Em 1970, fósseis de hominídeos foram encontrados no sítio arqueológico de Xujiayao, no norte da China. A datação mostra que esses parentes distantes dos humanos viveram 300 mil anos atrás e foram extintos há 50 mil anos. Eles eram caçadores organizados, dominavam armas e ferramentas primitivas e faziam emboscadas para matar cavalos selvagens.
Além de comer a carne, o tutano e a cartilagem dos animais, esses hominídeos também usavam a pele para fabricar roupas e abrigos. Afinal, na região em que eles viviam, o inverno é seco e as temperaturas oscilam entre -3º e -16ºC.
Esses indivíduos também tinham uma característica morfológica marcante: crânios enormes, baixos e largos, com uma mandíbula capaz de acomodar dentes grandes.
Imagine só: a capacidade craniana média de um Homo sapiens (como eu e você) é de 1.350 centímetros cúbicos. Os Neandertais, que viveram até um pouco mais tarde, tinham crânios de 1.450 centímetros cúbicos. Já nos hominídeos do sítio de Xujiayao tinham crânios de até 1.800 centímetros cúbicos. Mas não se engane: o tamanho do cérebro não tem necessariamente relação direta com a inteligência ou capacidade cognitiva.
Até hoje, a classificação desses fósseis é controversa. A maioria dos pesquisadores se refere a eles apenas como “hominídeos de Xujiayao”, sem bater o martelo sobre qual é a espécie exata. Alguns sugerem que eles podem ser indivíduos denisovanos, um grupo enigmático de hominídeos conhecido principalmente por meio de evidências de DNA de alguns alguns restos físicos encontrados na Sibéria em 2008 e outros poucos fósseis encontrados no Tibete e no Laos.
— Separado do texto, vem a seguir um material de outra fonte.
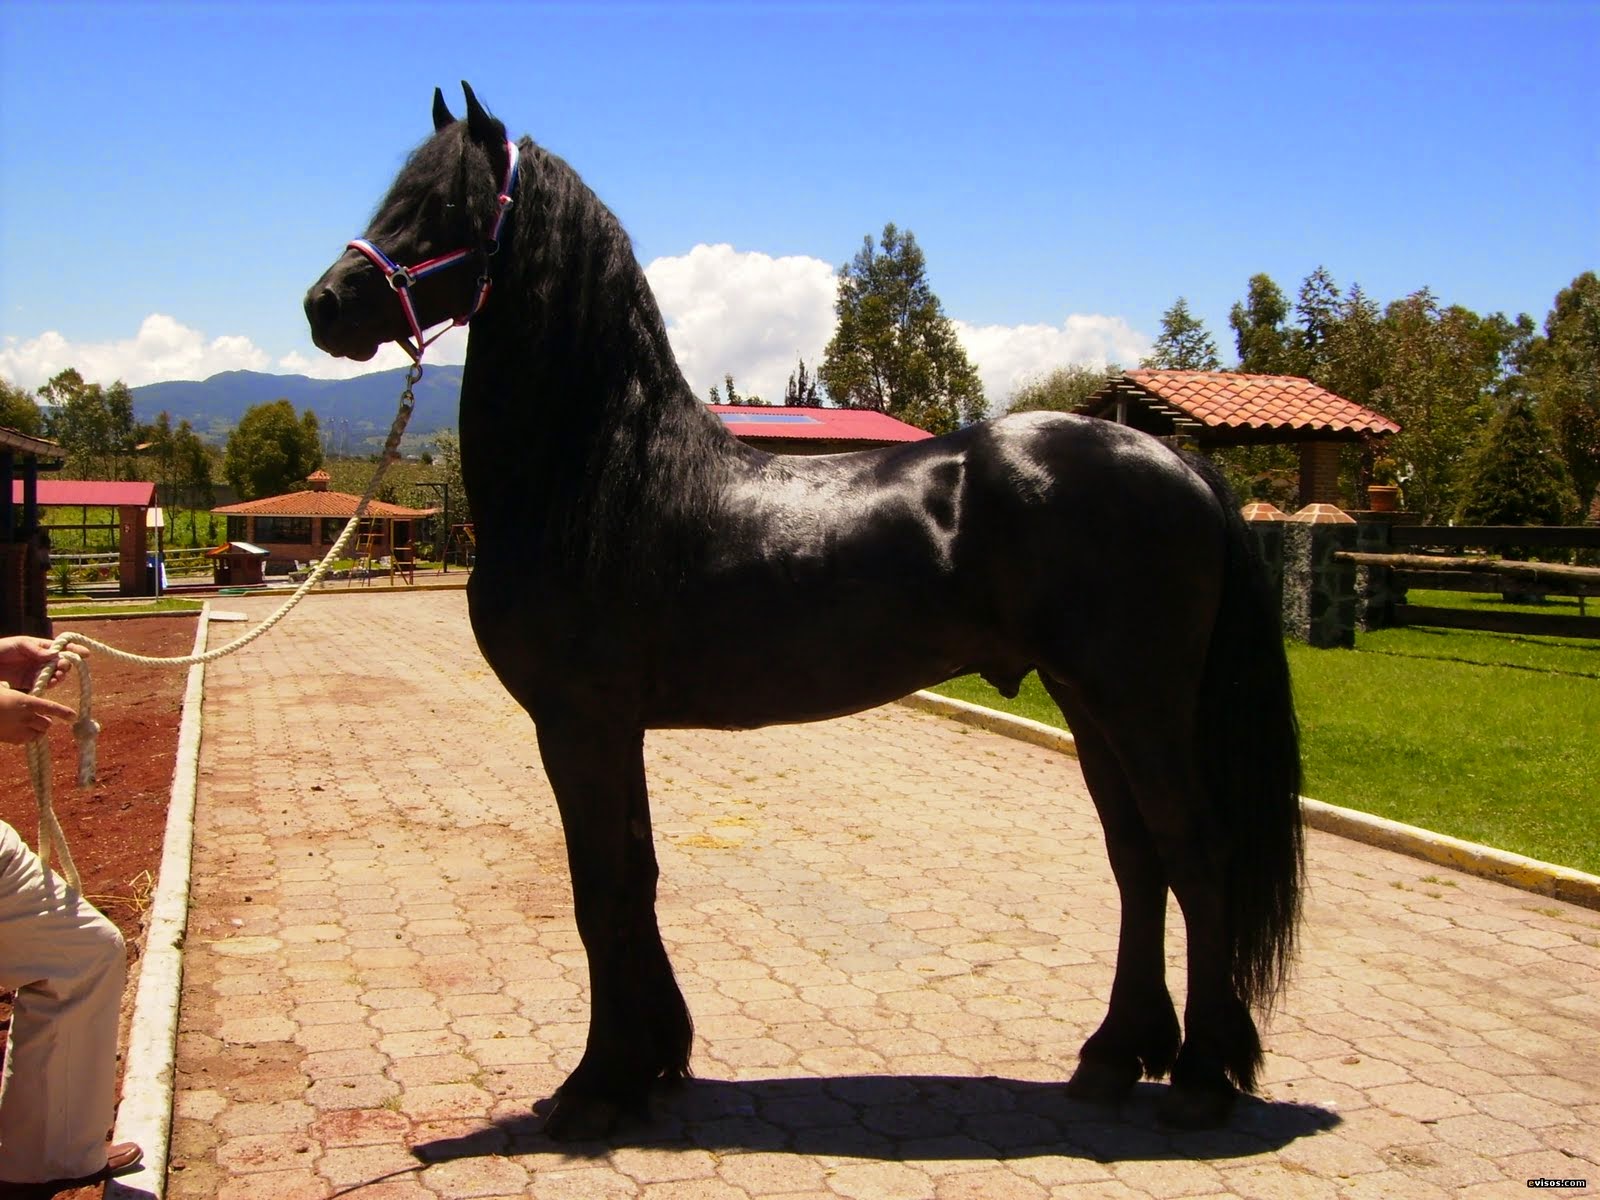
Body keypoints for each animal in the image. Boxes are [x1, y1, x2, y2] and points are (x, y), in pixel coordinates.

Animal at [305, 83, 1303, 1138]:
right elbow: (637, 876)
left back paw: (1201, 1077)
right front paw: (657, 1060)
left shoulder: (579, 724)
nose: (325, 304)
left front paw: (596, 1085)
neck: (602, 475)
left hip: (1140, 706)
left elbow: (600, 888)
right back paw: (1116, 1056)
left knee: (1196, 854)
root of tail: (1177, 461)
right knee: (1137, 860)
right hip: (1089, 703)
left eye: (446, 205)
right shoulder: (615, 729)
Explicamos em detalhes sobre o mistério dos denisovanos aqui.
Mas, agora, dois pesquisadores chineses defendem que os achados do norte da China são parte de uma nova espécie, a Homo juluensis, que incluiria também os denisovanos dentro de si – e não o contrário. Eles argumentam que os indivíduos de Denisova correspondem a uma população geral que habitava a região, e não uma espécie. No caso, os denisovanos também poderiam ser classificados como uma subdivisão do Homo juluensis, a espécie inédita proposta por eles, mas ainda seriam necessários testes de DNA para comprovar essa hipótese.
Segundo Christopher Bae, pesquisador da Universidade do Havaí e um dos autores do estudo, essa nova maneira de classificar os fósseis ajudaria a explicar vários registros de hominídeos que não se encaixam nem na espécie Homo erectus, nem neandertal e nem humanos (Homo sapiens).
“Iniciativas recentes de pesquisa na China e no leste da Ásia em geral estão mostrando claramente que várias linhagens de hominídeos estavam presentes durante o Quaternário tardio [entre 300 mil e 50 mil anos atrás]”, disseram os pesquisadores em seu artigo, que foi publicado na revista Nature Communications.
“O registro do leste asiático está nos levando a reconhecer o quão complexa é a evolução humana de forma mais geral e realmente nos forçando a revisar e repensar nossas interpretações de vários modelos evolutivos para melhor corresponder ao crescente registro fóssil”, escreveram.
Com base na anatomia dos ossos do ouvido interno, os cientistas apontam que outros fósseis encontrados em outras regiões da China, como em Xuchang, também seriam parte dessa nova classificação.
A ideia de reorganizar toda a classificação de registros fósseis de hominídeos causou uma certa polêmica no campo da paleo-antropologia, especialmente entre pesquisadores do Ocidente, e ainda precisará de mais estudos para se estabelecer entre cientistas – algo natural.
Bae disse em entrevista ao jornal South China Morning Post que é importante “descolonizar nosso campo para que a paleoantropologia asiática se sustente por si só”, para que “eventualmente para que o nome juluensis seja aceito”.
“Se isso inclui os fósseis de Denisova ou não, provavelmente será uma história à parte, mas acho que na China haverá muito apoio para isso”, conclui.